Un Festino contro le nuove pesti

Presentata ieri alla Curia la 388 edizione. Sarà sobria e dedicata a chi fa… miracoli

E’ il Festino dedicato a chi fa miracoli, dalla sobrietà della spesa – poco meno di 500 mila euro – più legato al presente che al passato, con il coinvolgimento di immigrati, sacerdoti, operatori sociali, volontari, artisti, artigiani, un popolo di 1200 persone, una piccola comunità.
“Una risorsa finanziari – spiega l’assessore Francesco Giambrone – che abbiamo investito sulla economia della città. In un momento di grande crisi del lavoro c’è questo primo risultato”. Per Leoluca Orlando è il 14° Festino, ma è come se fosse il primo. Il sindaco confessa di essere emozionato. Dice “I valori richiamati da Santa Rosalia e da Don Pino Puglisi si ripropongono attraverso un racconto di storie, di storie vissute, non da parte di marziani, ma da parte di persone che vivono in questa città, che magari sono vicini di pianerottolo del condominio che noi per tanto tempo abbiamo ignorato”. E il card. Paolo Romeo: “Rosalia, col suo volto radioso e pieno di Paradiso e con la concretezza della sua santità, torna a riproporre ai palermitani la speranza . Constatiamo che ci sono nuove forme di peste. L’illegalità rimane a grande respiro, c’è la mancanza di lavoro che spinge le persone a ricorrere ad altri mezzi per sopravvivere. Ma con l’intercessione della Santuzza siamo incoraggiati a lottare per debellare tutti i focolai pestilenziali del male che, prima che fuori, trovano incubazione nel profondo del nostro cuore. Così ha fatto Don Pino Puglisi, di cui, appena pochi giorni fa, il Santo Padre Benedetto XVI ha voluto approvare il martirio”. Il 14 luglio (21.30) nel Piano della Cattedrale da una voce narrante (Mimmo Cuticchio) nello stile del cunto dell’opera dei pupi ci immergerà nell’atmosfera del racconto.

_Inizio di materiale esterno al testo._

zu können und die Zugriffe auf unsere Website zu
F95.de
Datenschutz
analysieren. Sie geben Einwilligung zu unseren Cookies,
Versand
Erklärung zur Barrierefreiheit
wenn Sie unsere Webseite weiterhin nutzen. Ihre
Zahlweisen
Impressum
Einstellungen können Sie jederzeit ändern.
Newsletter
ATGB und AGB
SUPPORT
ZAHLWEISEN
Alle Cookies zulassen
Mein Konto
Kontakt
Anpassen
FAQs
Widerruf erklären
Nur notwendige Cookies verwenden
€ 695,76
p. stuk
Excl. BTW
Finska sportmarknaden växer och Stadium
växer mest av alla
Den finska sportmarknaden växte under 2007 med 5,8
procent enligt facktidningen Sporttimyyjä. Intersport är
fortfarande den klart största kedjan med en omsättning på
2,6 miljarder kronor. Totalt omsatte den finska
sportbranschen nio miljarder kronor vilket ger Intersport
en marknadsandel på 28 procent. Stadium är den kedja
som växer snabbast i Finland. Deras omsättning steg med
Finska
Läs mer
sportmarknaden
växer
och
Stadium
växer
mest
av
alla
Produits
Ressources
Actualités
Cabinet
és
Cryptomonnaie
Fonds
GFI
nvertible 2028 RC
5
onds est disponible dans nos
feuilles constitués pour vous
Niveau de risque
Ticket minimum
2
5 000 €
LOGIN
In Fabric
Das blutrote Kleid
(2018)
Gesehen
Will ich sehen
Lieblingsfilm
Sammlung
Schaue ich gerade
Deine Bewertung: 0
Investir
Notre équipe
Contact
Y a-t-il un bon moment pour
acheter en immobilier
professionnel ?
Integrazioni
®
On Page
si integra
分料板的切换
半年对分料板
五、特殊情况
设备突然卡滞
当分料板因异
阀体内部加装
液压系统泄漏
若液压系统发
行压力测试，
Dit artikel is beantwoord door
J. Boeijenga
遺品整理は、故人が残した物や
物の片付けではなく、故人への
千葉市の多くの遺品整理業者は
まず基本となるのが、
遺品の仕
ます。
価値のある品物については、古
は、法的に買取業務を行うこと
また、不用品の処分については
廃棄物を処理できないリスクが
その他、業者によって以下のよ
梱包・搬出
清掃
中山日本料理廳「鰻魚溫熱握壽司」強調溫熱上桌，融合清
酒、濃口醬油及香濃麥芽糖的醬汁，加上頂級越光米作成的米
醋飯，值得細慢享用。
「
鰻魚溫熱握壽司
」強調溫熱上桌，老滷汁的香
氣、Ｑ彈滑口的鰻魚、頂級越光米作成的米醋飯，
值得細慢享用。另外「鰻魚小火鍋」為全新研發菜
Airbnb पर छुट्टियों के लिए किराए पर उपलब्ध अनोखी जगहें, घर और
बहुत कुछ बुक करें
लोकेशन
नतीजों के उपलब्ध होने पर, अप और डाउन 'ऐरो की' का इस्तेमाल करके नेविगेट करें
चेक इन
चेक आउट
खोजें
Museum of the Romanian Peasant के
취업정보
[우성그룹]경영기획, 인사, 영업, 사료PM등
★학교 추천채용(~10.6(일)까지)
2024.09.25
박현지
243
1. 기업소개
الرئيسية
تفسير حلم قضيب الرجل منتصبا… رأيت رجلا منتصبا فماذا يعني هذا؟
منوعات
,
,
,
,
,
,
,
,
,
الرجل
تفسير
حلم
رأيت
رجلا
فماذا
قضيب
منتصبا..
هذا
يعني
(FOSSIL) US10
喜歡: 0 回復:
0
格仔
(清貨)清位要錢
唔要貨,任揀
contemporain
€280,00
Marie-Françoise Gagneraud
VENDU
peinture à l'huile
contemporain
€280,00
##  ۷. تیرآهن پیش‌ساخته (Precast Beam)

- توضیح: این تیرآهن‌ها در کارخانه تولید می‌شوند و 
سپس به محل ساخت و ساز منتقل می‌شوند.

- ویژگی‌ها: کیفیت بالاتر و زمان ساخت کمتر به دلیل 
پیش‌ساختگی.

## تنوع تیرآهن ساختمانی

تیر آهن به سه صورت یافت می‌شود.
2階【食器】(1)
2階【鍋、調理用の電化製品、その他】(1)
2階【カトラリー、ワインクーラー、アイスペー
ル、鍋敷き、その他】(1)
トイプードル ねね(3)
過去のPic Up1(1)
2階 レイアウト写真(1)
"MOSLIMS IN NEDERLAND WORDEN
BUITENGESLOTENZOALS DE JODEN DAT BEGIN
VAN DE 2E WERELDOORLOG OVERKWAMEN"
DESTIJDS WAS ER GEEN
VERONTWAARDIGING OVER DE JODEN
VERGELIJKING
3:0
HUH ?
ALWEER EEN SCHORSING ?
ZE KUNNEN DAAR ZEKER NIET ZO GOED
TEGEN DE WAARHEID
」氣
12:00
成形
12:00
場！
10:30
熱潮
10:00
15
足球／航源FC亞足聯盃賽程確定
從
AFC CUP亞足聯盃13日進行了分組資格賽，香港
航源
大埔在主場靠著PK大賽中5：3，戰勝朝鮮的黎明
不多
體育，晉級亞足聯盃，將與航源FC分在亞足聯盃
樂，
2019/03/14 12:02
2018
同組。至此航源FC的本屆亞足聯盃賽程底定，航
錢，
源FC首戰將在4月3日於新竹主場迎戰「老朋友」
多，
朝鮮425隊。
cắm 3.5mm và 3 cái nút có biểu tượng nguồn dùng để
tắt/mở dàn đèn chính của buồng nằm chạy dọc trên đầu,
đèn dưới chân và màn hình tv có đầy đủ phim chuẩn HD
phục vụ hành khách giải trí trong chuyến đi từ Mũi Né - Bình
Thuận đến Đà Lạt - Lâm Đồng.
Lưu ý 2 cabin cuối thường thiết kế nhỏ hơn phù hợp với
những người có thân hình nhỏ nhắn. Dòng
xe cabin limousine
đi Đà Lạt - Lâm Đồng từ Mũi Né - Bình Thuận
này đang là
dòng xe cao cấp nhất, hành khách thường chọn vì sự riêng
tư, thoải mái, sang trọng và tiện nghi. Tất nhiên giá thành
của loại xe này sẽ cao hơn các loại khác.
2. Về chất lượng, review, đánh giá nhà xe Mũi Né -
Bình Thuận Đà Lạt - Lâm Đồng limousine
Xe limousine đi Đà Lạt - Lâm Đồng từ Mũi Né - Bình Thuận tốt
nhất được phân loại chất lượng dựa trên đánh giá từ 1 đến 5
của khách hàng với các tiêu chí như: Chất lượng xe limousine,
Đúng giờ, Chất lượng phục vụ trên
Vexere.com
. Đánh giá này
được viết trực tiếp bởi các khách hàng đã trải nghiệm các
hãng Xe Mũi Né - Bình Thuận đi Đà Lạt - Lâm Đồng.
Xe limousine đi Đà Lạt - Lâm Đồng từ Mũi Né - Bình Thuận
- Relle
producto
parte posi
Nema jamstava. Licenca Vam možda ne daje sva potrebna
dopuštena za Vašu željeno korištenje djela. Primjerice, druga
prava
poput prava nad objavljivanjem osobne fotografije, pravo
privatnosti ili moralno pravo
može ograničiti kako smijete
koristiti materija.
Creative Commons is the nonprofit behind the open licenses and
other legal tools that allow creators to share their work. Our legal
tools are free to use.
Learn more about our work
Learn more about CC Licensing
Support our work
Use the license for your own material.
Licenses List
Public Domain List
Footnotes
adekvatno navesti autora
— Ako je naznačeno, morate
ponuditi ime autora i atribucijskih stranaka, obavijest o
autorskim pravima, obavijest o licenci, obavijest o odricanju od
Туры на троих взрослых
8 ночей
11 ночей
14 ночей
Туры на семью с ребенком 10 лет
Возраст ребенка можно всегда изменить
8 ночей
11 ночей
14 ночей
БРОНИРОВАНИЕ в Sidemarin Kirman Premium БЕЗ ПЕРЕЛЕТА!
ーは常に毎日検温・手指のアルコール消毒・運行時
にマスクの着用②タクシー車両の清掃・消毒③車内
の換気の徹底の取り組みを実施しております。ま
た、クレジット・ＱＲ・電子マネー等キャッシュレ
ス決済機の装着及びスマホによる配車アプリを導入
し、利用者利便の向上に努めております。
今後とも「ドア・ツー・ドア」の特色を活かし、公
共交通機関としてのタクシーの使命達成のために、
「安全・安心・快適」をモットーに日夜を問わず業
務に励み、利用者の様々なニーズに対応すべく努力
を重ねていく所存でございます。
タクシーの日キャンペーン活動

Intanto entreranno sulla scena gli allievi del Conservatorio di Palermo e sulle loro note si vedrà un corpo di ballo danzare.
Il grande protagonista sarà il carro trionfale, nuovo di zecca, ideato dal veneto Renzo Milan con la collaborazione delle maestranze del cantiere municipale Coime e di giovani dell’Accademia delle Belle Arti. In cima alla macchina monumentale la scultura di Santa Rosalia realizzata da Salvatore Rizzuti. Sarà una grande festa di musica e di luci. Il carro sembrerà fendere con la sua prua delle onde marine mentre la statua della Santuzza sovrasterà un Monte Pellegrino scenografico su cui prenderanno posto rappresentanti della società civile, quella vera e pulsante della città, persone straordinariamente normali: Amadou Gindou, naufrago arrivato dal Burkina Faso; Roberta Cascio, presidente del comitato italiano paraolimpico, DOn Giovanni D’Andrea, che gestisce l’oratorio di Santa Chiara e Addiopizzo, un’associazione da otto anni impegnata nella legalità contro il racket. Ci sarà anche Biagio Conte.
Lo scafo sarà preceduto da un palcoscenico su ruote, su cui troverà posto un’orchestra di ottoni che accompagnerà con musiche festose l’intero corteo fino al Foro Italico. Ci saranno circa 200 danzatrici e danzatori per il flash mob, 40 figuranti, 6 attori su trampoli con megafono.
La prima sosta a piazza Bologni con musica popolare “ciuri ciuri” e arrangiamento in versione ska. Ai Quattro Canti di Città il corteo si dividerà in due blocchi. A Porta Felice il grande finale. I giochi di fuoco e una non stop di musica.